Coming Full Circle
Danielle Eichner, 37, a childhood cancer survivor, was diagnosed on July 19, 1996 with high-risk T-cell acute lymphoblastic leukemia (ALL) at age 11 1/2. While a patient at MedStar Georgetown University Hospital, Danielle developed ARDS, respiratory failure which required intubation. The only treatment plan in 1996 for High-Risk T-cell Leukemia was a bone marrow transplant. No family member matched Danielle, so an unrelated donor would have to be found using the bone marrow registry.
Danielle’s oncologist, Joseph, Gootenburg, M.D., had information that NIH was running a clinical trial that focused on High-risk T-cell Leukemia in children. Dr. Gootenburg contacted NIH asking for permission to use this unapproved treatment plan on Danielle. The family learned that NIH had given compassionate permission for Danielle to use a protocol that included chemotherapy and cranial irradiation. The family knew it would be really hard on Danielle – and, the first time they used cranial radiation on a child presenting with high-risk T-cell lymphoblastic leukemia.
While a patient at Georgetown University Hospital, under the care of oncologist Aziza T. Shad, M.D., Danielle and her family found comfort in a pediatric art therapy program, run by Tracy’s Kids. Using art activities, this program helps cancer patients and their loved ones manage emotional stress and trauma often experienced after a diagnosis and during treatment. Danielle, who undergoes a follow-up examination annually since her diagnosis, says that the “therapy enabled her to share her fears and concerns when she wasn’t able to fully communicate with words what she was feeling.”
Fast forward to 2022, Eichner is now a pediatric art therapist for the Herman and Walter Samuelson Children’s Hospital at Sinai working with Tracy’s Kids program, the very program that helped her in 2001.

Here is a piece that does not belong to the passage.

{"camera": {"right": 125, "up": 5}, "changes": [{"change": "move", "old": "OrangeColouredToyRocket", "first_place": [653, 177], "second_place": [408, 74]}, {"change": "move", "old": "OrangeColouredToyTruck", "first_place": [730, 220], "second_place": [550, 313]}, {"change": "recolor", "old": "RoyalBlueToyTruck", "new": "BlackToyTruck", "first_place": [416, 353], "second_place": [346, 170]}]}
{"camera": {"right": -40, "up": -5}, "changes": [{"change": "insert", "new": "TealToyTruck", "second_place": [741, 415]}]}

Eichner added: “Art offers an amazing platform for expression and reflection. As a patient, I didn’t fully realize how much art therapy was helping me, and that’s the magic of it.
Now as a therapist, Danielle can appreciate the value of supporting pediatric cancer patients during their diagnoses and treatment. Sinai believes in the family-centered approach to care, which improves clinical outcomes for children and provides crucial support for families facing health challenges. Connecting with pediatric patients to ensure their healing is taking place both medically, but also emotionally, is important.

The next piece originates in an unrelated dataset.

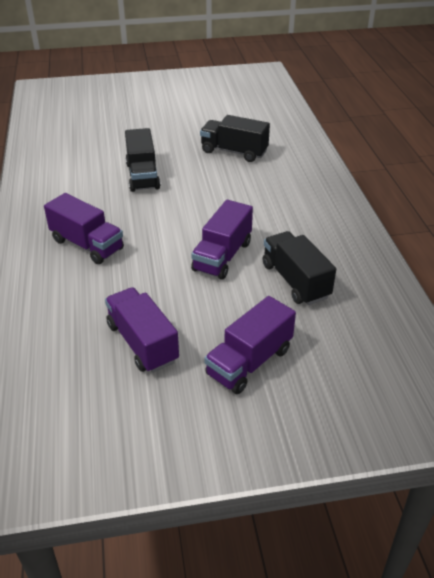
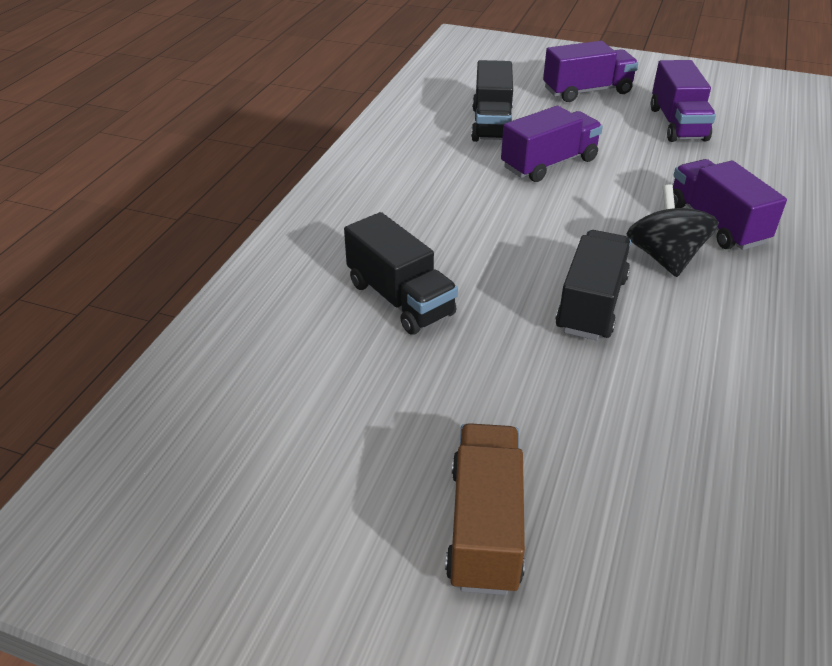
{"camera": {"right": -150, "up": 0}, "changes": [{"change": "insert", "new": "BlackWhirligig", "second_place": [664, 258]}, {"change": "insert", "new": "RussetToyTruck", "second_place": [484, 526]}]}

In her role at Sinai, Eichner connects with patients both as a survivor and as an art therapist. Her passion for art grew into a career path after earning her Bachelor of Arts degree in graphic design from Baltimore’s Maryland Institute College of Art and her Master of Arts in art therapy from the School of the Art Institute of Chicago. While in Chicago, Eichner started an art therapy program at a children’s hospital in Illinois, which is where she was employed when Shad, who now is the Director of Sinai Hospital’s Division of Pediatric Hematology-Oncology, offered her an exciting opportunity to join the staff at Samuelson’s Tracy’s Kids program.

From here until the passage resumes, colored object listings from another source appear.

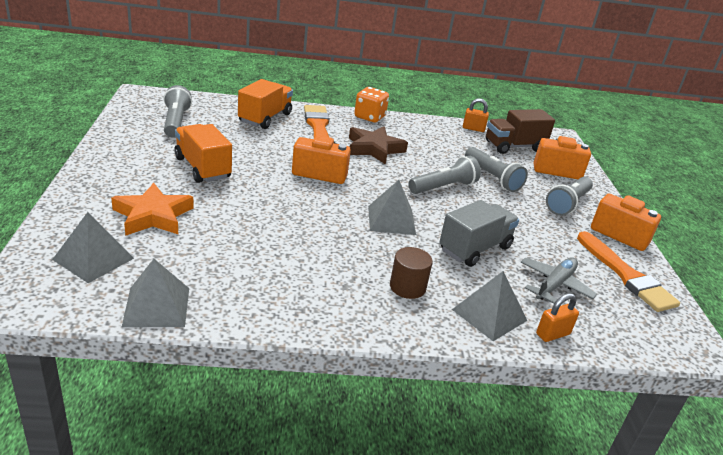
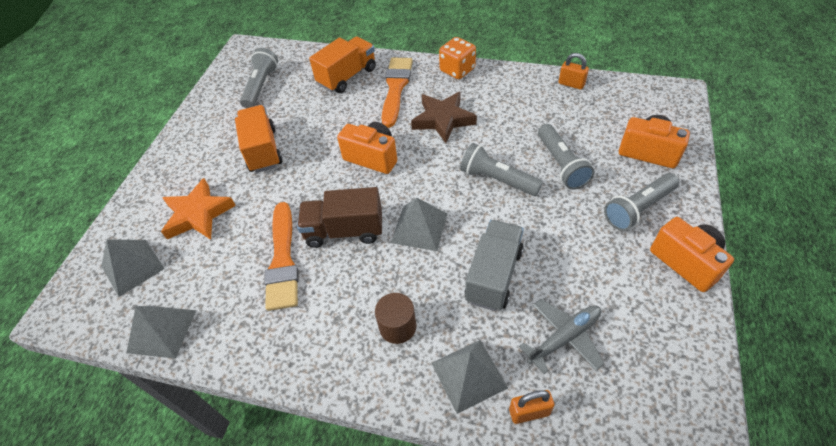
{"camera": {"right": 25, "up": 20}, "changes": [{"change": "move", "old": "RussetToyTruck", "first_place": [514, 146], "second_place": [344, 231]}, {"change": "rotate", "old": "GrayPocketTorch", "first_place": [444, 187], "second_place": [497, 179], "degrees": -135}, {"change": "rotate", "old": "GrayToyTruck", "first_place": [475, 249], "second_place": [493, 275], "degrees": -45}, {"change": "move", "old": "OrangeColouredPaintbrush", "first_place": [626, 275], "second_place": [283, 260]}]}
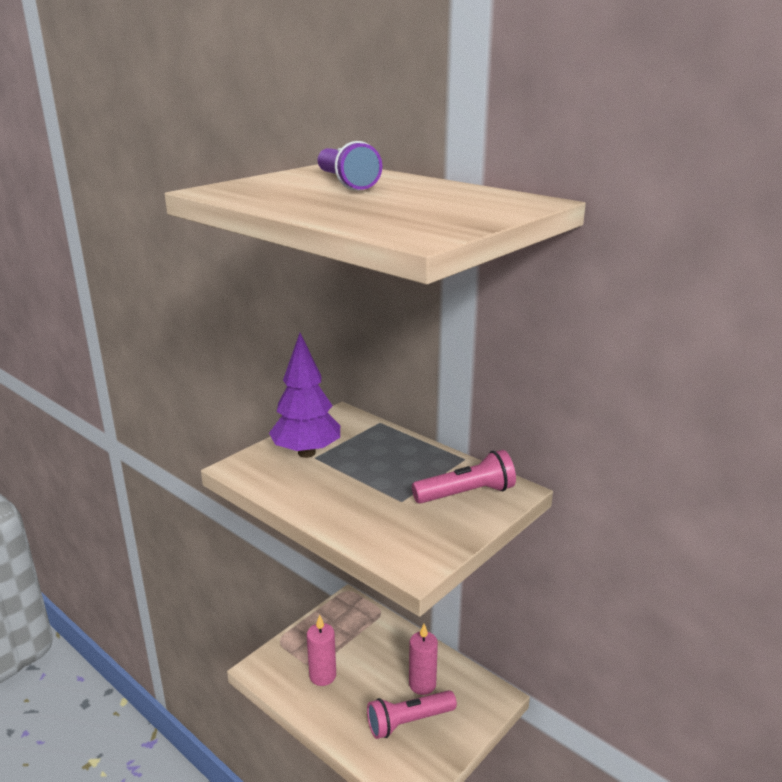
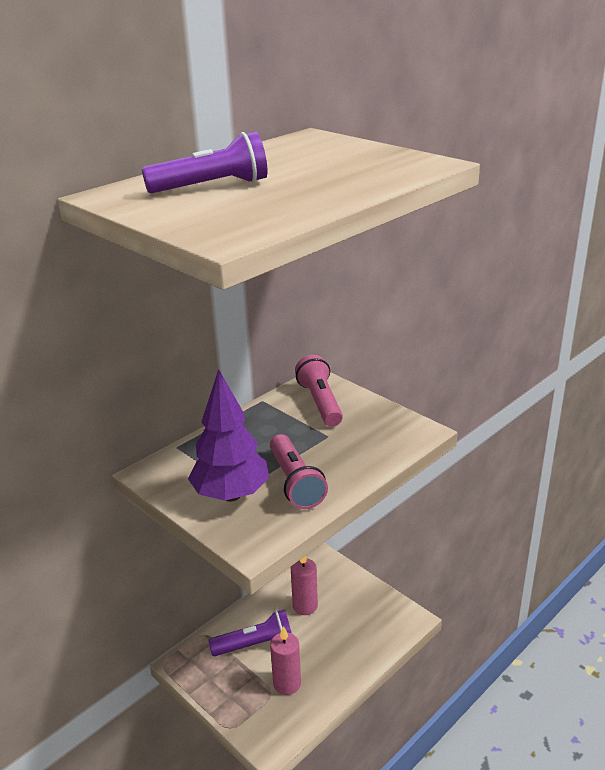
{"camera": {"right": -85, "up": 5}, "changes": [{"change": "move", "old": "RosePinkPocketTorch", "first_place": [408, 722], "second_place": [295, 482]}, {"change": "insert", "new": "VioletPocketTorch", "second_place": [255, 644]}]}
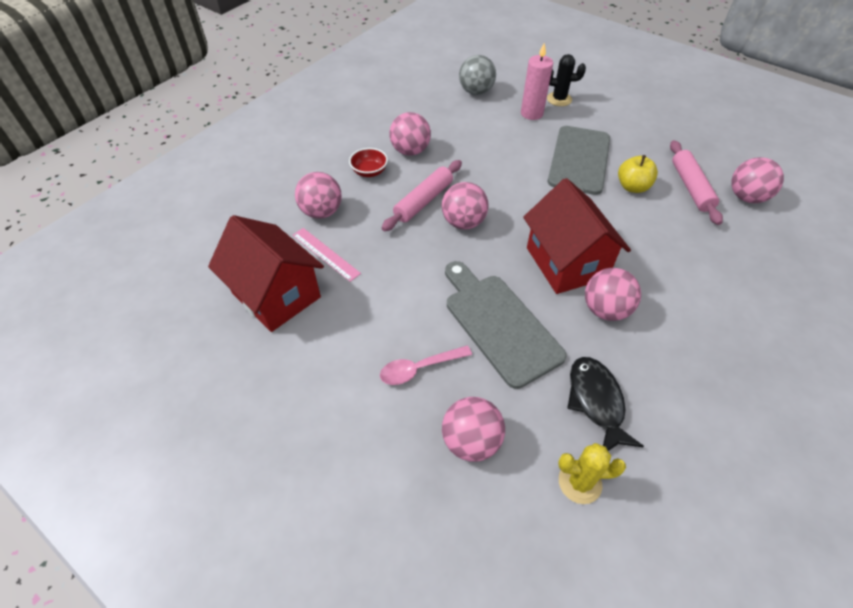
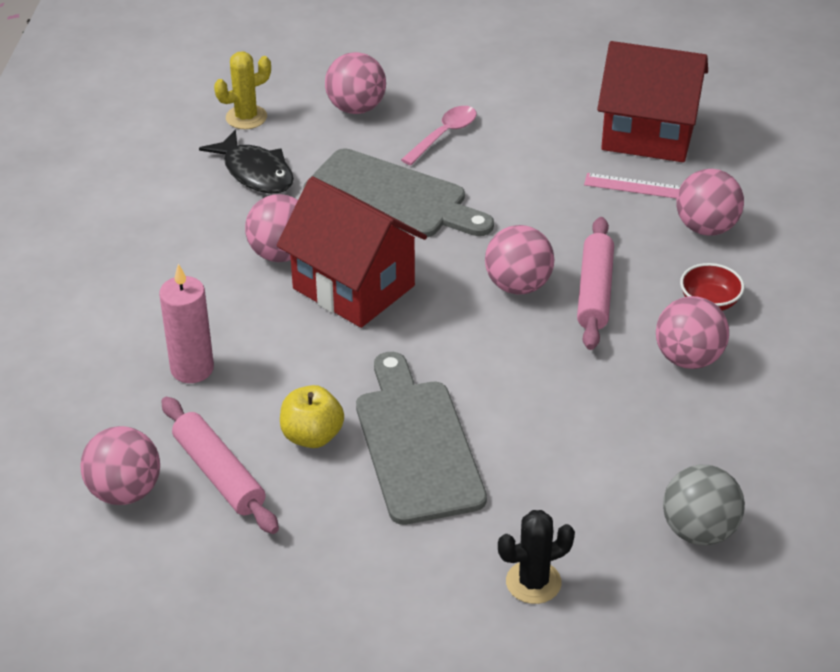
{"camera": {"right": 150, "up": -10}, "changes": [{"change": "move", "old": "RosePinkWaxCandle", "first_place": [531, 113], "second_place": [192, 369]}]}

Danielle and Dr. Shad remained close over the years. It was hard leaving the art therapy program she started in Illinois after forging close bonds with so many families in her seven years there, but returning to her home state (she’s from Rockville, MD) and reuniting with the doctor and support program that were instrumental in her recovery was a dream opportunity. This opportunity was truly coming full circle.
Returning to Maryland and working alongside the oncologist who was part of the team that saved her life is a story she looks forward to sharing with her kids one day.
As a young patient at Georgetown University, Danielle fondly recalls attending events with CCF founder Shirley Howard.
CCF has supported Sinai Hospital since 1984 and has funded over $1.2M in programs and capital investments. For 2021, CCF has funded a mindfulness program.
Danielle and Nathan are the proud parents of two girls, Logan, born in 2018, and Elliot, born in 2021.